Non seulement les comparses acquiescèrent avec un enthousiasme surjoué, mais la cousine, elle-même, trouva l’idée épatante, confiant qu’elle n’avait pas besoin de tout ce monde autour d’elle pour s’attaquer à la pile de vaisselle.

bestiasse : (francisé) grosse bête ; l’aiòli : l’aïoli ; pénéquer : (francisé) sommeiller ; galino : poules ; pourcarié : porcherie, cochonnier ; escapée : (francisé) échappée ; avoir les nerfs : avoir une vive agitation ; estomagade : (francisé) frayeur ; l’infractusse : l’infarctus 

- « Profitez tant que vous pouvez ! Un peu d’air vous fera le plus grand bien ! La petite doit se dégourdir les pattes, un vrai boulegoun celle-là et de l’exercice, en avès tóuti besoun, ma foi ! Marie et moi, on reste entre vieilles, on ressassera nos souvenirs d’autrefois, on est de la classe ! »


Françoise qui commençait à trouver le temps long fut la première à sauter de sa chaise, talonnée de près par des adultes étonnamment en effervescence. Au dehors, la patrouille des chasseurs de truie s’organisa comme à la battue. Il s’agissait d’abord de rechercher quelques indices que l’animal aurait pu laisser, inspecter ensuite le terrain dans sa partie dégagée et enfin aviser en cas d’échec : une traque de Sioux que favorisait la situation dominante de la bastide. Effectivement, de la boue mêlée de soies rêches et épaisses barbouillait l’entrée de son logement car l’animal boursouflé avait dû frotter sa couenne durement pour s’en extirper. Dans l’enclos, des souillures en forme de sabots fourchus jalonnaient un tracé qui malheureusement s’éclaircissait peu à peu pour s’évanouir trop rapidement dans les herbes. Impossible de suivre un cap précis tant la boussole de la bête avait perdu le nord ! Finalement, un tour d’horizon bredouille au-dessus du large pré en contre-bas concentra les recherches des éclaireurs dignes de Baden-Powell vers l’éouvière voisine. Sur le côté, un ancien chemin muletier s’y enfonçait ; peut-être le bon choix ? On s’avança donc en pressant le pas car une fébrilité palpable animait les gestes et les paroles des apprentis enquêteurs. De plus en plus tracassée, Léa houspillait sans ménagement son mari pour sa négligence :

- « C’est pas Dieu possible de pantailler à ce point ! Nous faire un coup pareil, Louis ! Mais coume tu t’es débrouillé ? Tu vois un peu si on la perd ! C’est sa pitance de toute l’année à la cousine ! De la bonne charcutaille qu’elle garde au sel pour subsister ! Fan de Chine, j’oserai plus regarder Thérèse en face ! »

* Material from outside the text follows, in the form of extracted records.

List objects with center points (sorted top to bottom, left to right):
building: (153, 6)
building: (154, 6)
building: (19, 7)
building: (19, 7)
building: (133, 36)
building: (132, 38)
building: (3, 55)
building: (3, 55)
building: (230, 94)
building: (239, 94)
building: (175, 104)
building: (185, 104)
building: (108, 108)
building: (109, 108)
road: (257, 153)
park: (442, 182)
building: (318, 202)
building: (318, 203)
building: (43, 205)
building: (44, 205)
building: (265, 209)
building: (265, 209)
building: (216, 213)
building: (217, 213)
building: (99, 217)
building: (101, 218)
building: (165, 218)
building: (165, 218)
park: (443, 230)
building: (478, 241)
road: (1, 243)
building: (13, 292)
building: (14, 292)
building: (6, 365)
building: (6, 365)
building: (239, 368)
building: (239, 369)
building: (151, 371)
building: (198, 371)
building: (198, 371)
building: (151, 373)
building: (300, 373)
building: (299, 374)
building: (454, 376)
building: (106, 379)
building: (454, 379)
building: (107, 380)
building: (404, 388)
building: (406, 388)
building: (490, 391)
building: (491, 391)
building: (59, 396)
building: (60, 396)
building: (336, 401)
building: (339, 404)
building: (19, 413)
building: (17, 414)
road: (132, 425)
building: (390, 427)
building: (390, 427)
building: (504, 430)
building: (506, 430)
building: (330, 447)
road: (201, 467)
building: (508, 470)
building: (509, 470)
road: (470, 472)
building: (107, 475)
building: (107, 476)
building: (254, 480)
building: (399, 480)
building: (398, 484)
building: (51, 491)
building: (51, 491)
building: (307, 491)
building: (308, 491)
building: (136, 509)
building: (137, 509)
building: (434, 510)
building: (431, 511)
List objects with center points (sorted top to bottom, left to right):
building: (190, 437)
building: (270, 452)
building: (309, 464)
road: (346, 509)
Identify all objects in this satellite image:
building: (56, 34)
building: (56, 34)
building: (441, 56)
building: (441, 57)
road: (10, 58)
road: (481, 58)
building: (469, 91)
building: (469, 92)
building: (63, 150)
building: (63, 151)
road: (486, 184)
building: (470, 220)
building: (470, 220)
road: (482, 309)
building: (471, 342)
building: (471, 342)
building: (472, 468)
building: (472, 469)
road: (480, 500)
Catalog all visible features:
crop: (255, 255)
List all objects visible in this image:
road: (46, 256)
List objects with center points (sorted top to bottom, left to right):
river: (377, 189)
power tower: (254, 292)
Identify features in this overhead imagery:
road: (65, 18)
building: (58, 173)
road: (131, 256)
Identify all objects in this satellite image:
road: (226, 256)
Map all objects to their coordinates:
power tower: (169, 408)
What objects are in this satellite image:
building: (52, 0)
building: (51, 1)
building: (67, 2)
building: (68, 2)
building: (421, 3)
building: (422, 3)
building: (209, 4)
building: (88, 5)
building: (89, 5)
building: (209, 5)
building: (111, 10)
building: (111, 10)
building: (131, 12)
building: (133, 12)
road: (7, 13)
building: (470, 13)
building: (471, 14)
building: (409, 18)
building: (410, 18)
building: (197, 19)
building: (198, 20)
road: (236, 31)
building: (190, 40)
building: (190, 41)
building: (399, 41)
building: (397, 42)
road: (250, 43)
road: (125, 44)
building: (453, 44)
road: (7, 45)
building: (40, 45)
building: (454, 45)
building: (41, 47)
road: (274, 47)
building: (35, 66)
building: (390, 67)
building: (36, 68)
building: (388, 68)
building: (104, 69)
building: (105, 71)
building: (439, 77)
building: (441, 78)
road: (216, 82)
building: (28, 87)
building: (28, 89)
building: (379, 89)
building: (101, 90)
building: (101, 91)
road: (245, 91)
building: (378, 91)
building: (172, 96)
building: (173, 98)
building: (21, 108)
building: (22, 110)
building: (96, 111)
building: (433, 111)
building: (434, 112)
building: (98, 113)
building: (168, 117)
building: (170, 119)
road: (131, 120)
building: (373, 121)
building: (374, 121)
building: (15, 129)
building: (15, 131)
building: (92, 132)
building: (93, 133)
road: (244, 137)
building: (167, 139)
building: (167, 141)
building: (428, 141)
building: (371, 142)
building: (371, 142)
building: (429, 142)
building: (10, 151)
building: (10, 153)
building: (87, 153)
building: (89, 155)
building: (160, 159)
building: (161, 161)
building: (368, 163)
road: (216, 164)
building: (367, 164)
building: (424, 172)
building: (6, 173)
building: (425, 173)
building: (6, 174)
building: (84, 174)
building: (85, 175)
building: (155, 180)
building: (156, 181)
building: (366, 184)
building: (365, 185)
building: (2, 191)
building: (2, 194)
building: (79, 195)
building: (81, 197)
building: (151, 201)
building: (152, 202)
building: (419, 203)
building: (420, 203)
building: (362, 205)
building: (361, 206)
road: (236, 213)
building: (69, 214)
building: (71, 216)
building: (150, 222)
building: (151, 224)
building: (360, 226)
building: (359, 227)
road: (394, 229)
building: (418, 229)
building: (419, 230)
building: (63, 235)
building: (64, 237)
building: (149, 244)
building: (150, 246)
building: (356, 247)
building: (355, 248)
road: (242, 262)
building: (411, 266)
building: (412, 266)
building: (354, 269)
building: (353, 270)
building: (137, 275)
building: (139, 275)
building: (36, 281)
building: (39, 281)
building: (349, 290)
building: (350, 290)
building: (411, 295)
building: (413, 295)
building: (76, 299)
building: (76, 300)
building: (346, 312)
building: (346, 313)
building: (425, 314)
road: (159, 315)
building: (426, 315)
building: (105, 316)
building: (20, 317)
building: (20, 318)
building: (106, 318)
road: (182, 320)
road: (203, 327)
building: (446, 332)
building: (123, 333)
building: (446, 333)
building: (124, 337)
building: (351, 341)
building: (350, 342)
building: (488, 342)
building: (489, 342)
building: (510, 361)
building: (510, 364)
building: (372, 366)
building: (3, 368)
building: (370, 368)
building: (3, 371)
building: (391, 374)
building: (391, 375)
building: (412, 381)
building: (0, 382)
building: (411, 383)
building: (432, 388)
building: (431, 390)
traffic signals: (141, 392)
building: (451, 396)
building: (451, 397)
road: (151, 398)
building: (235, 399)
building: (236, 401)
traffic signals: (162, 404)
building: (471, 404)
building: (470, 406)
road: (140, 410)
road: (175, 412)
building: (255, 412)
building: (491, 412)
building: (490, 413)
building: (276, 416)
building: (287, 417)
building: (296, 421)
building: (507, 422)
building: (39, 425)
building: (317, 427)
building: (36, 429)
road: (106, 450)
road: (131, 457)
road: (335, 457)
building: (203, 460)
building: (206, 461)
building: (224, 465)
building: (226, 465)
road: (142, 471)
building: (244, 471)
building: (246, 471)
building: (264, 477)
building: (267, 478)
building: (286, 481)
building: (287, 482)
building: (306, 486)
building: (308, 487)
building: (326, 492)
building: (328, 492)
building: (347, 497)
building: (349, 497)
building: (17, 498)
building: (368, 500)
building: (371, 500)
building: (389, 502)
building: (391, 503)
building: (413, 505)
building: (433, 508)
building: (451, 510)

A ce moment, Charles interrompit ces récriminations conjugales par de judicieuses observations :

- « Chance ! Tenez, elle est passée par là ! Elle a fouillé ce coin ; les feuilles sont toutes chamboulées, jusqu’aux pierres qu’elle a virées ! Ce n’est pas vieux et même encore clafi de bestioles qui grouillent en dessous ! Là, sur le bord de la draille, regardez d’autres traces ! »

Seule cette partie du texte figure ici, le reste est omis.